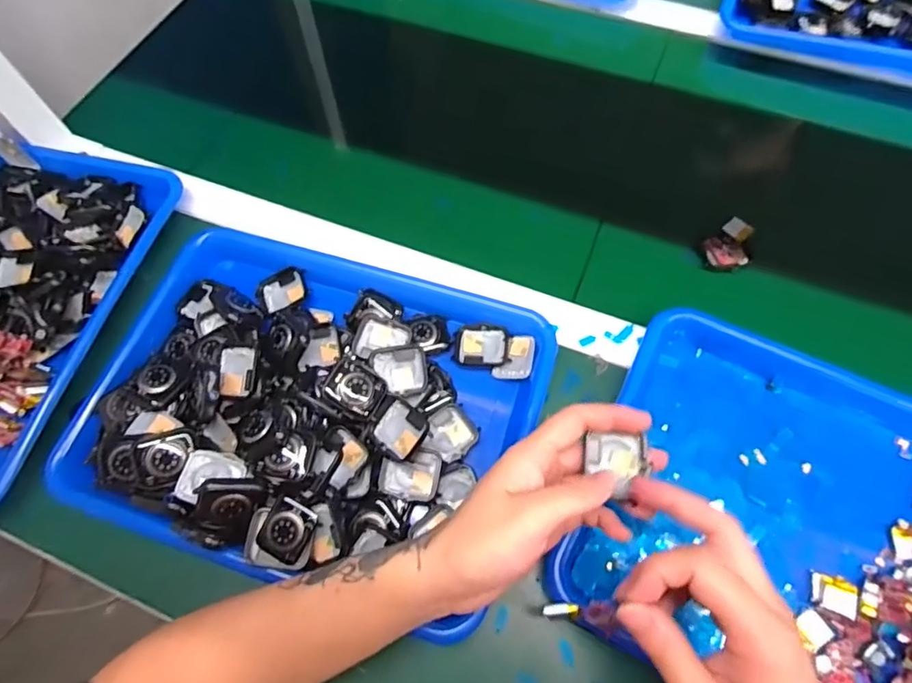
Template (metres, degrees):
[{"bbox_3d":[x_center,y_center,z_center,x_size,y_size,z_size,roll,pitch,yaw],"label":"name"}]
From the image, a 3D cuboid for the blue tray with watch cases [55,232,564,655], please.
[{"bbox_3d":[-0.108,0.039,0.405,0.320,0.052,0.248,15,67,9],"label":"blue tray with watch cases"}]

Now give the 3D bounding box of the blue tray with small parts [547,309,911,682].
[{"bbox_3d":[0.255,0.133,0.358,0.322,0.034,0.246,25,69,13],"label":"blue tray with small parts"}]

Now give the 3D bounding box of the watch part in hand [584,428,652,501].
[{"bbox_3d":[0.097,0.075,0.322,0.035,0.013,0.038,5,66,4],"label":"watch part in hand"}]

### Directions for this task
Output, exactly and with no other text, the line that contains "Now give the 3D bounding box of the watch" and all lines from there to the end of the records.

### Exercise result
Now give the 3D bounding box of the watch part in hand [584,428,652,501].
[{"bbox_3d":[0.097,0.075,0.322,0.035,0.013,0.038,5,66,4],"label":"watch part in hand"}]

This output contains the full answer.